Piper’s World: Downfall Before Us – Economy

Economists should never make the mistake of thinking of themselves as scientists. Physics has laws like: “In a vacuum, light propagates at a speed of 299,792 kilometers per second.” There is nothing comparable in economics. It is true that one can postulate: “When the price rises, the demand falls.” In many cases this will be true, but it doesn’t have to be. For example, there are people who buy when goods become more expensive. Maybe because they expect everything to cost a lot more in the future. Or because they believe that the higher price is a sign of quality. Economic laws are actually plausible claims that need to be tested over and over again. “Laws” of economic development are particularly nonsensical. For example when the successors of Karl Marx claim that capitalism will soon be replaced by socialism, which is why we are currently living in “late capitalism”. The Marxists have been waiting for this socialism since the publication of the Communist Manifesto, and that was in 1848.

Economics does not know any laws like physics, but there is a law in physics that has fundamental economic significance, although in practice hardly anyone associates it with economics. We are talking about the second law of thermodynamics. It says, somewhat simplified: The disorder in the universe is constantly increasing. Order is, for example, concentrated energy. If someone heats their apartment, for example with natural gas, this energy is in the warm rooms. It is still there, but you can no longer use it to cook a plate of soup, for example, it can no longer be used – the disorder has increased. Resources are irrevocably lost.

A wise economy is economical with natural resources

In the near future there will be many opportunities to deal with this law. January 2nd marks the 200th birthday of the physicist Rudolf Clausius. It was he who discovered the second law of thermodynamics. He was born in 1822 in Köslin, Pomerania (today in Poland), and died in Bonn in 1888. The university there is therefore dedicating a lecture series to him in the winter semester that has just started. Significantly, however, it deals exclusively with questions of physics, chemistry and meteorology, but not economics.

Clausius had invented his own term for the increasing disorder he described: entropy, a combination of the ancient Greek words “en“(within) and”tropics“(Turning point). The choice of words was probably not particularly clever, because the mysterious-sounding term makes it difficult for many to access the topic. Clausius himself was already aware that the law of entropy has something to do with economics.” The following centuries, “he wrote 1885, would have the task of not wastefully introducing a wise economy in the consumption of what is available to us in the form of sources of power in nature, and especially what we find in the ground as the legacy of earlier epochs and what cannot be replaced by anything squander “.

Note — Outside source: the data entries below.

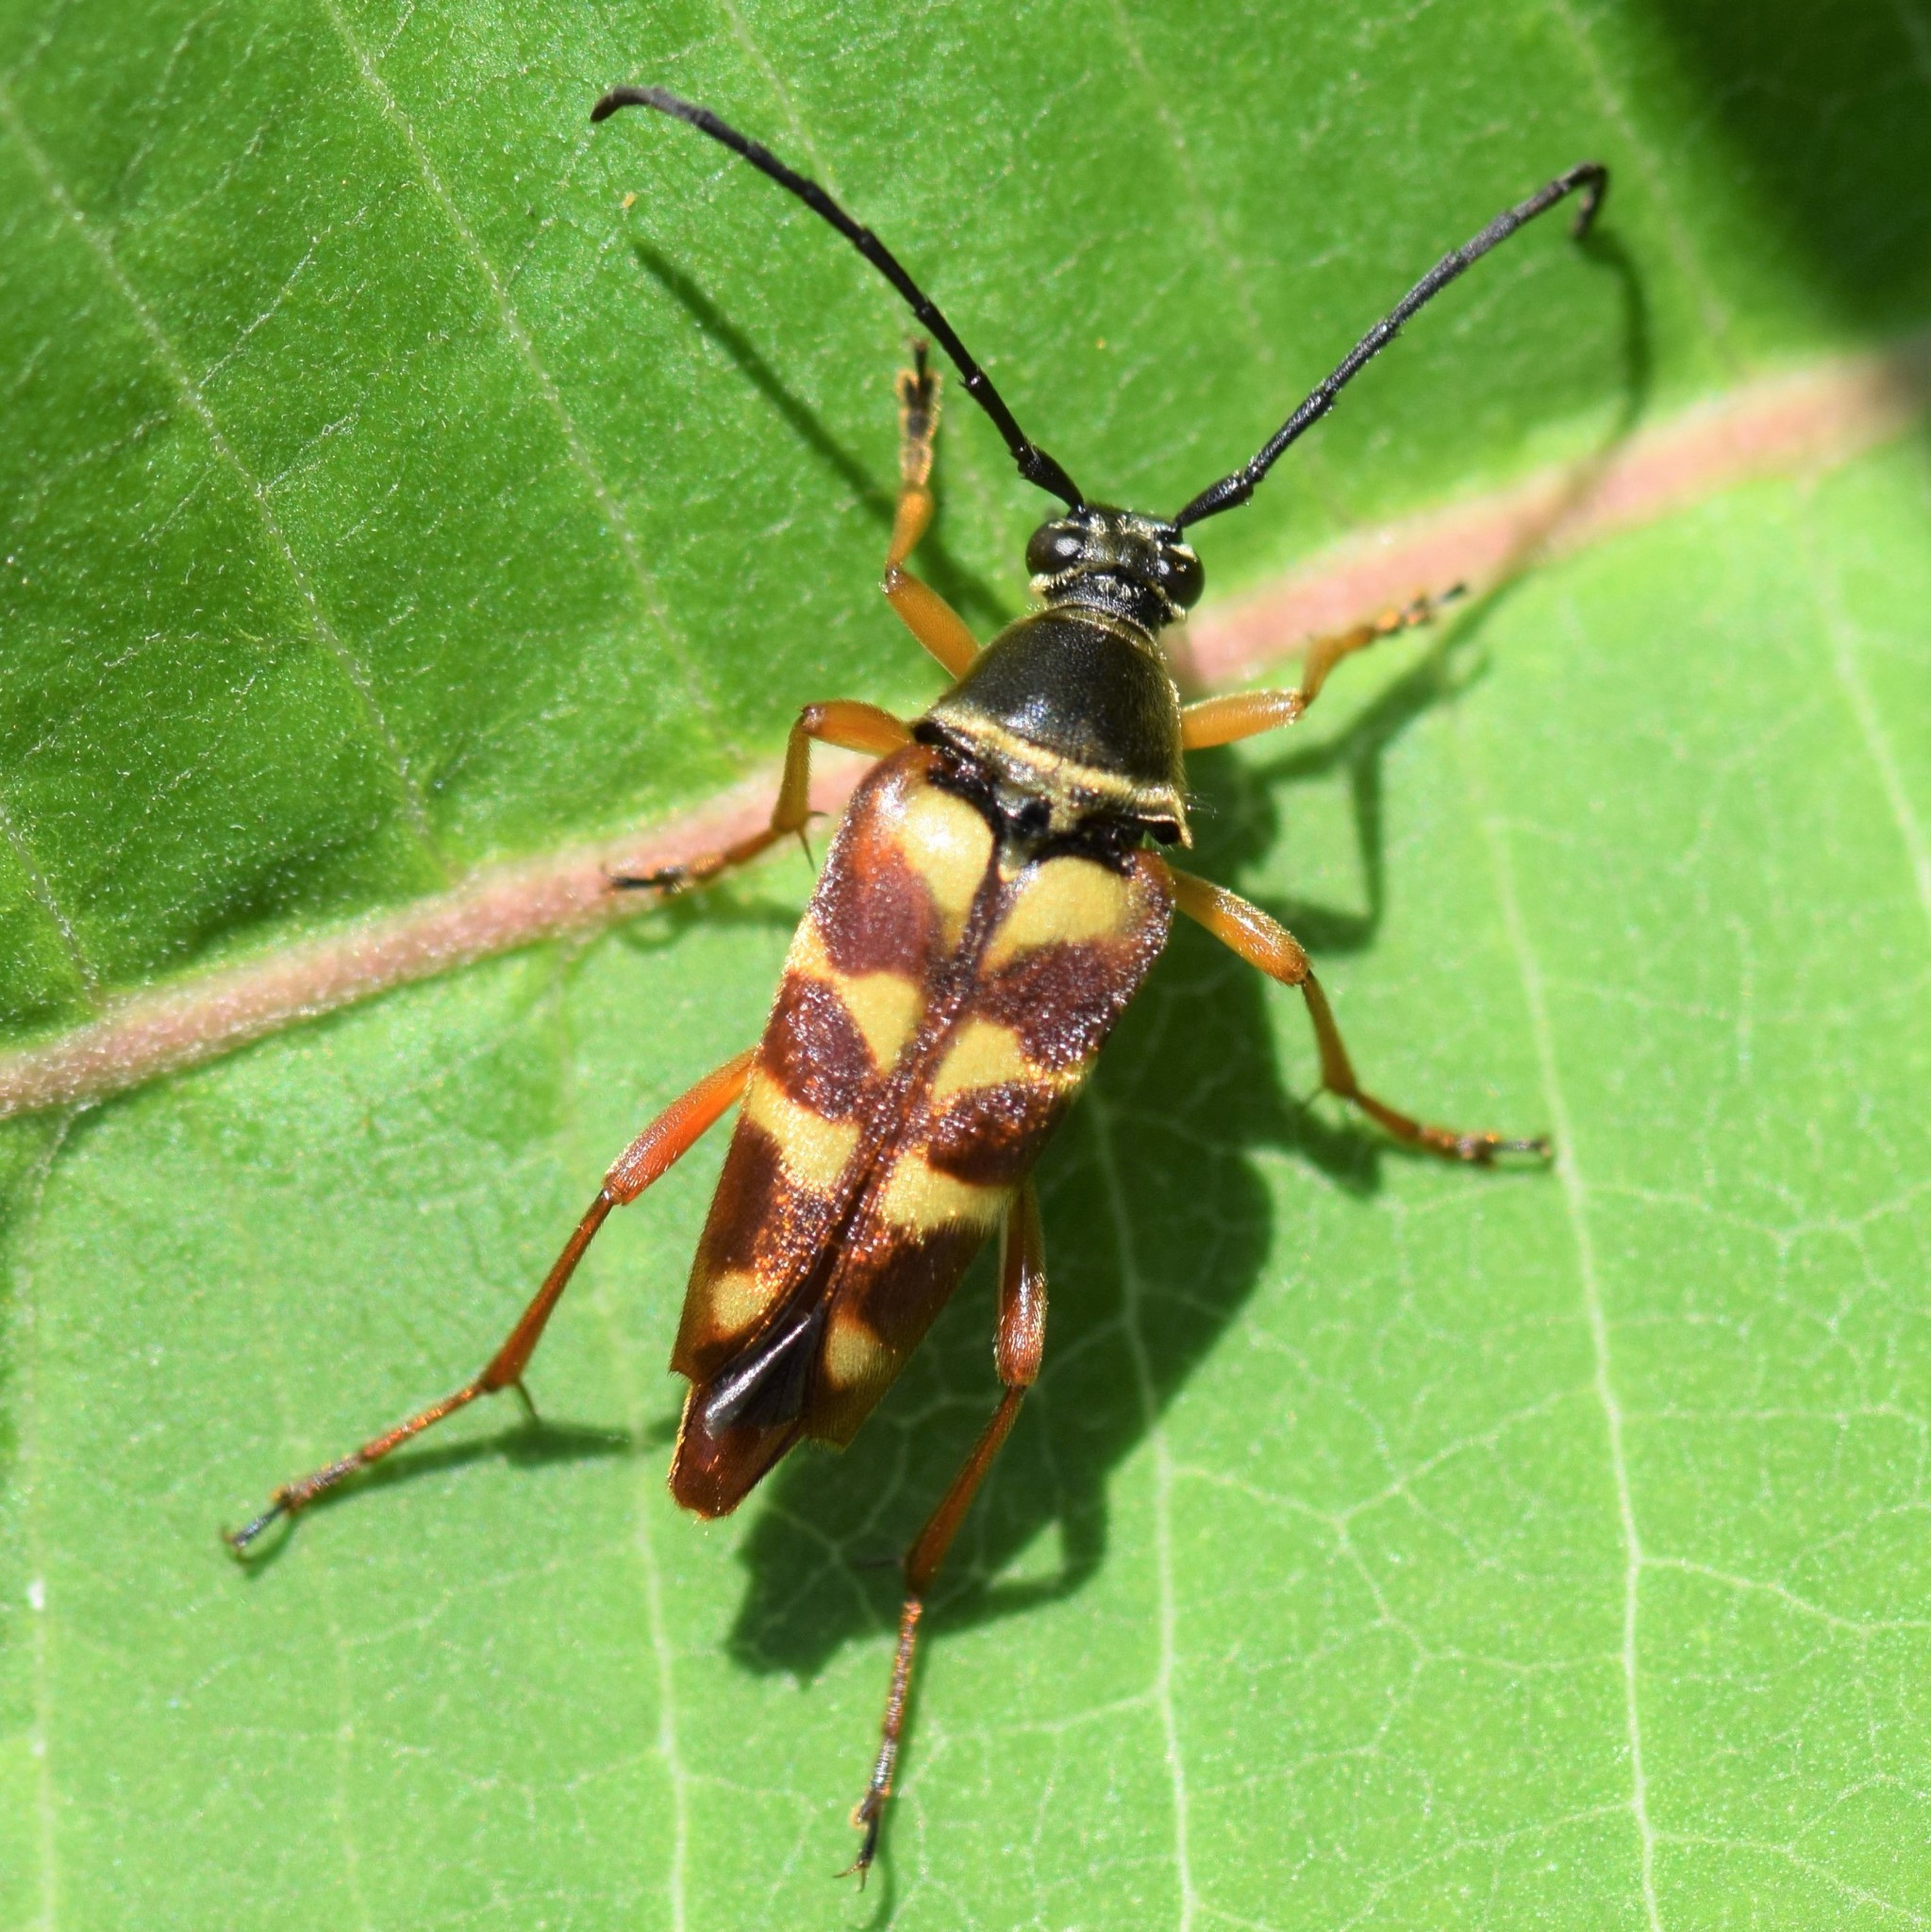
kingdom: Animalia
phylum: Arthropoda
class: Insecta
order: Coleoptera
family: Cerambycidae
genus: Typocerus
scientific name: Typocerus velutinus
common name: Banded longhorn beetle
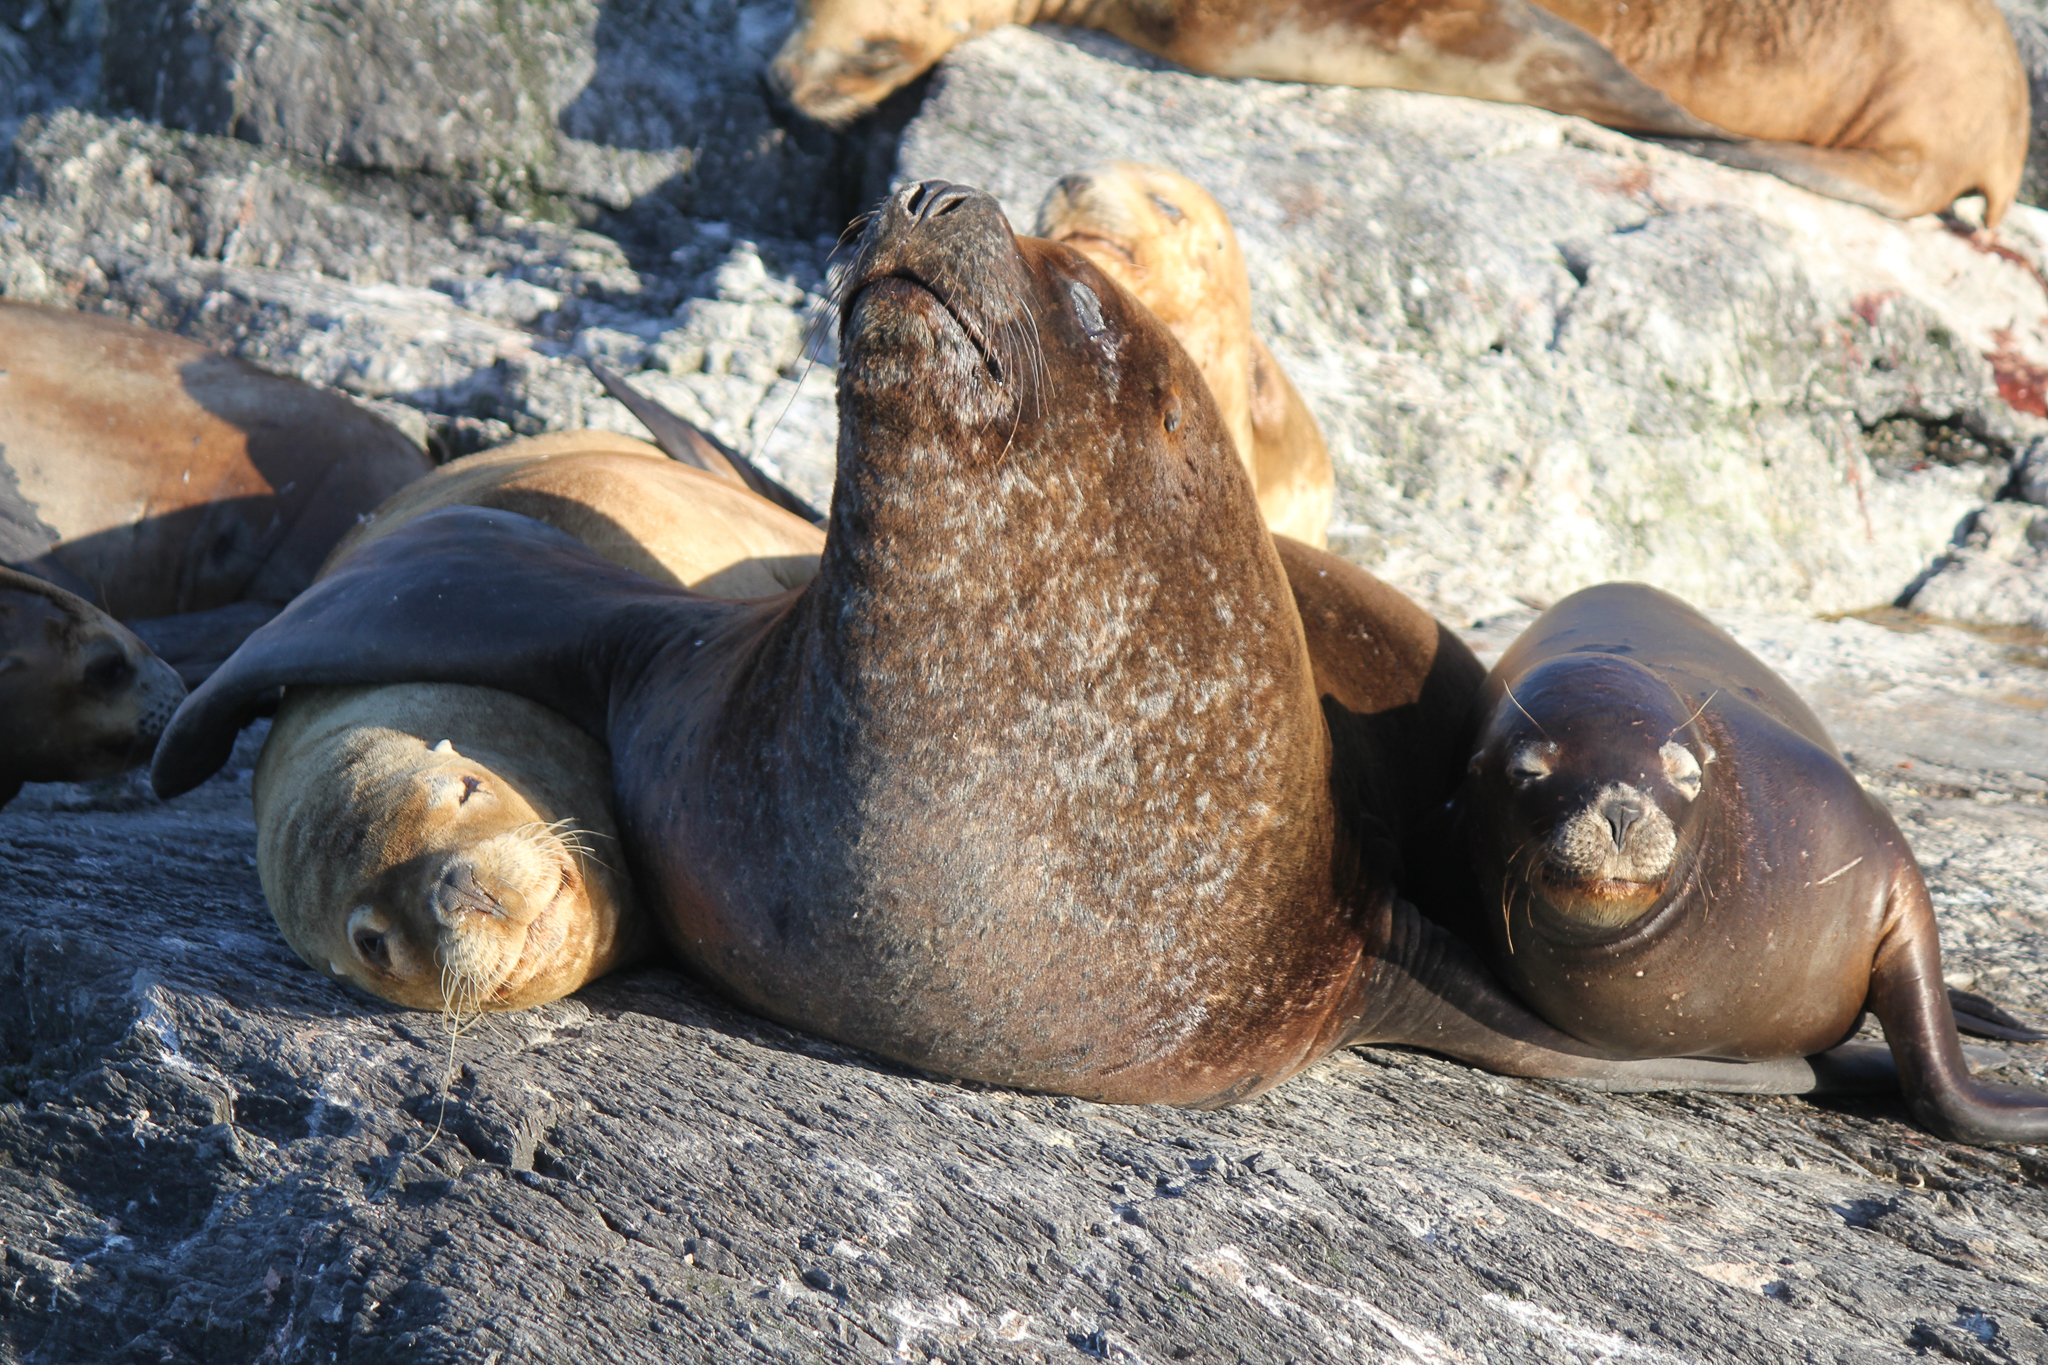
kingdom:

In order to survive and operate, people need a constant influx of new energy or, in Clausius’ terminology, low entropy. Actually no problem, because there is the sun. It provides warmth, grows grain, wood and everything else that is necessary for survival. The problem is that since industrialization, people have been consuming the low-entropy treasures stored in the earth’s crust: coal, crude oil, natural gas, mineral fertilizers and other raw materials. Without this consumption of substances, almost eight billion people would not be able to live on earth, let alone finance the prosperity that part of humanity enjoys. The conclusion from the entropy law is clear: only an economy that lives exclusively on renewable energy is sustainable.

Make trees out of furniture? Rather difficult!

So far, the law of entropy has hardly played a role in economics, neither with orthodox nor with heterodox scientists. A major exception was the Romanian mathematician and economist Nicholas Georgescu-Roegen (1906-1994), who lived in American exile. As early as the 1970s, he called for a reformulation of economic models. From the point of view of nature, there could be no such thing as an “economic cycle”, because this cycle needs a constant flow of low entropy in order to function. Georgescu-Roegen called the cycle model the “original sin of modern economics”. No economist had yet claimed that furniture could be made into trees again, he scoffed. However, their models suggested this conclusion.

Dealing with the law of entropy in economics can lead to deep pessimism. Georgescu-Roegen wrote: “If we ignore the details, we can say that every baby born today means one less human life in the future. But every Cadillac that is produced at some point also means less life in the future . ” Probably that is precisely why so few concern themselves with entropy and economics, also among environmental and climate protectors. Nobody wants to play the prophet who foretells decline. On the other hand: Couldn’t modern economics gain by knowing about its physical limits? After all, people can change their behavior if they are informed.